- [Apply what you read]
**1.** Rewrite the passage of the Jamui election report from "Jamui, Bihar: It’s 6.15" to "districts of India.", putting "craters" wherever "potholes" appears.
**2.** Write the next few paragraphs of the Jamui election report, picking up after its final sentence.

- [Excerpted text]
_ _ _ _ _ _ _

Jamui, Bihar: It’s 6.15 pm and Jamui is in complete darkness. Driving becomes difficult as there are more potholes than road, and boulders protrude dangerously all along. Nothing much has changed here since 2006 when the Ministry of Panchayati Raj named it among the 250 most backward districts of India.

Located only 170 km from Patna, Jamui not only ranks low in several development parameters such as electricity, infrastructure and economic development, it is also infamous for being a hotbed for Maoist activity. The enormity of the Maoist problem can be judged from the fact that in 2013, Left ultras had hijacked a passenger train, held the driver hostage and looted the passengers. It is amid this difficult existential reality that the district will choose its representative on 12 October 12 — the first phase of the Assembly election in Bihar.

“Power cuts are normal here. As it is election time, we are getting 10 to 12 hours of electricity every day; otherwise, we get only three to four hours of electricity. Sometimes, power is cut for even two to three days at a stretch. Instead of its 60 MW power requirement, Jamui gets nine to 10 MW of electricity. The only source of electricity is an inverter,” said the owner of a roadside dhaba.

Representational image of Maoists training. AFP

Representational image of Maoists training. AFP

Despite three out of four MLAs belonging to the ruling JD(U), the district has remained neglected, and under the constant shadow of the Maoist threat. But, this time people have decided to ‘vote for development’. To justify their decision, they are citing Centre-state relations as a strong reason to vote for the BJP.

“By development, we mean Prime Minister Narendra Modi. The PM has already given the state a huge grant, which he had promised during the Lok Sabha election. Now, if the BJP comes to power in the state, we’ll get more funds and attention. Mere caste-based politics won’t be of any help,” said trader Uma Shankar Gupta.

Jamui, which was carved out of Munger as a small independent district in 1991, has four legislative seats — Jamui, Sikandra, Jhajha and Chakai. Barring Chakai, the MLAs of the other three seats belong to the JD(U). Ajay Pratap, the Jamui MLA, is now a BJP candidate.

“Ajay Pratap is educated as well as a strong candidate from Jamui seat. He has the strong support of upper caste voters, including the Thakurs and also the Brahmins, Kayasthas and the business community. He has a strong winnability factor. Moreover, the reputation of the other candidate being fielded by the Nitish-Lalu alliance is not good,” said Nand Kishor Singh, a small entrepreneur of Jamui.

_ _ _ _ _ _ _

- [Entries supplied]
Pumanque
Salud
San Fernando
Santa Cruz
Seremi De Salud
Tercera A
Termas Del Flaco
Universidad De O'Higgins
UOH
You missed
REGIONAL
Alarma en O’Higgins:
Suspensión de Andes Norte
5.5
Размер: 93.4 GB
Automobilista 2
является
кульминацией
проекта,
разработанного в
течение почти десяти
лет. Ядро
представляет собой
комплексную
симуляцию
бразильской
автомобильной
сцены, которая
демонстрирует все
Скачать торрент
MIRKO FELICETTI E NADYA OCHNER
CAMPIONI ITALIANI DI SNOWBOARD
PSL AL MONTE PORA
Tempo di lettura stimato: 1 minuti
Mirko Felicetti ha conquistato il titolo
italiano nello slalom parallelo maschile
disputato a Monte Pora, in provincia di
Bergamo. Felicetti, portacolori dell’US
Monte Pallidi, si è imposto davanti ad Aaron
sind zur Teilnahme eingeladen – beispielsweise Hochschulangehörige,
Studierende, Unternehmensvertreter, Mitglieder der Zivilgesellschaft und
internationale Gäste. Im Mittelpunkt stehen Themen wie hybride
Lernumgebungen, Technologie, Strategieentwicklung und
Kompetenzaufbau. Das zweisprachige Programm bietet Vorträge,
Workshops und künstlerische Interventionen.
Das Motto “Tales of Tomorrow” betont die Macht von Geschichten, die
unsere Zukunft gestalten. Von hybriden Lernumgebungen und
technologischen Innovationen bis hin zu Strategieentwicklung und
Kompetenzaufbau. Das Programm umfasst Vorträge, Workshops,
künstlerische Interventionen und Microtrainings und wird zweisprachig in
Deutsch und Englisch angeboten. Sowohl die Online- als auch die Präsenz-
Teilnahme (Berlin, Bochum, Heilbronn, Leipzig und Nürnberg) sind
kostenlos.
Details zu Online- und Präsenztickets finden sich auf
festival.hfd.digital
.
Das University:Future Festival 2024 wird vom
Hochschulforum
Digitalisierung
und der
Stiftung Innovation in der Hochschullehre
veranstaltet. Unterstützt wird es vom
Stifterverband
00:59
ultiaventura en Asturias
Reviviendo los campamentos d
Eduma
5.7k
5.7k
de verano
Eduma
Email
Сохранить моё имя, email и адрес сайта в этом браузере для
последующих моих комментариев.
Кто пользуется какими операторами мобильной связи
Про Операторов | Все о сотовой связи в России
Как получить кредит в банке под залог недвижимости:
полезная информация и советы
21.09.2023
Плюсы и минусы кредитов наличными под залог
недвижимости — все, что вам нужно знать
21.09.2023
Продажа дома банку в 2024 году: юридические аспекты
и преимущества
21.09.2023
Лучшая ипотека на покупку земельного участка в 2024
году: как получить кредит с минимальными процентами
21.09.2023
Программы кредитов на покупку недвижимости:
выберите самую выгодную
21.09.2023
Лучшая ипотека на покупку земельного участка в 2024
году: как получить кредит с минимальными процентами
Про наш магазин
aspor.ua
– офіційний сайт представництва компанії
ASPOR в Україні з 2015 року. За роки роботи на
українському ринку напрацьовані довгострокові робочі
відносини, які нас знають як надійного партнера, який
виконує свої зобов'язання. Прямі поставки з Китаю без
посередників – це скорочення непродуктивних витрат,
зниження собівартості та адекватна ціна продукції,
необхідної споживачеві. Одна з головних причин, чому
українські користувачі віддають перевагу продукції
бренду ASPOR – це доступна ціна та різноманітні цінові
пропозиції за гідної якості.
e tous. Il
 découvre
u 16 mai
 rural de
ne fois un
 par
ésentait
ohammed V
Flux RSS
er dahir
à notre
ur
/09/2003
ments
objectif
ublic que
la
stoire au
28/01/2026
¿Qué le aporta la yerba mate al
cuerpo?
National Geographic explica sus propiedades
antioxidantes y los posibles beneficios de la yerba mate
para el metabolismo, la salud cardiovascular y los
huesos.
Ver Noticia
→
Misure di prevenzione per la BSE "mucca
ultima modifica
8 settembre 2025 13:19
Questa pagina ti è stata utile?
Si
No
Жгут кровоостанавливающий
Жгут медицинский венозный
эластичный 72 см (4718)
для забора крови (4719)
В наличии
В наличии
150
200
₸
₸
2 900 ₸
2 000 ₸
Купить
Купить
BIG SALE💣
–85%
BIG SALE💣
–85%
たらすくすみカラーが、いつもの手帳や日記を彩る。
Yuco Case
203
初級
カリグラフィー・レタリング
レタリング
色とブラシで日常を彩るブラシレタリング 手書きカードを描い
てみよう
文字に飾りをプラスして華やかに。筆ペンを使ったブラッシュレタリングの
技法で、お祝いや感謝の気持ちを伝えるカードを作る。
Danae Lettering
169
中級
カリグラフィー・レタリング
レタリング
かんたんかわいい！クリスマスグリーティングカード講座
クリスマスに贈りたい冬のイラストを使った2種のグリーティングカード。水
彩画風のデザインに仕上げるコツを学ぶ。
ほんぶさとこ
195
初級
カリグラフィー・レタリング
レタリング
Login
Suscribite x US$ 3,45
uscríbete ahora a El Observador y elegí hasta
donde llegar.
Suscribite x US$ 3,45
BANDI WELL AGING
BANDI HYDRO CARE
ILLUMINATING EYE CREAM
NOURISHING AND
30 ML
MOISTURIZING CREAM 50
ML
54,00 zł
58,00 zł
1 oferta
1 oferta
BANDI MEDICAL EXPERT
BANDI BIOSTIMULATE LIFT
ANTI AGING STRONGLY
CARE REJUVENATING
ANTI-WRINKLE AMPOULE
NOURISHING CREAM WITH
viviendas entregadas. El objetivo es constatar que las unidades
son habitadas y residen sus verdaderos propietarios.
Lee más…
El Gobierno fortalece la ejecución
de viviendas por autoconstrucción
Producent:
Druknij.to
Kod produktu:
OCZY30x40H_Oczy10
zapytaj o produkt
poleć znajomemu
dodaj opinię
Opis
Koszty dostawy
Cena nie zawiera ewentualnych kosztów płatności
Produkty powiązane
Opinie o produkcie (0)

_ _ _ _ _ _ _

- [Expected results]
**1.**
Jamui, Bihar: It’s 6.15 pm and Jamui is in complete darkness. Driving becomes difficult as there are more craters than road, and boulders protrude dangerously all along. Nothing much has changed here since 2006 when the Ministry of Panchayati Raj named it among the 250 most backward districts of India.

**2.**
The upper class Thakur factor is likely to work in favour of Ajay Pratap. In the Assembly constituency of Jamui, the highest percentage of voters are Thakurs, followed by Yadavs and the combination of Brahmin-Kayastha-Bania communities. The combine has a strong affinity to the BJP, which can be sensed at the market place in Jamui.

The Member of Parliament from Jamui — Chirag Paswan, son of Ram Vilas Paswan, the Lok Janshakti Party (LJP) president and Union minister — is another strong reason for a large section of Jamui voters, including the Dalits, to support the BJP. Paswan enjoys  strong support from the Dalits.

“LJP is a partner in the NDA government at the Centre and Chirag Paswan is our MP. The LJP has fielded its two candidates in Sikandara and Chakai, and the party has a fair chance of winning the two seats. If this happens, it’ll be beneficial for Jamui,” added Singh.

To give his campaign strategy the finishing touch, the junior Paswan is in Jamui and held a closed-door meeting with his party candidates and workers on Thursday.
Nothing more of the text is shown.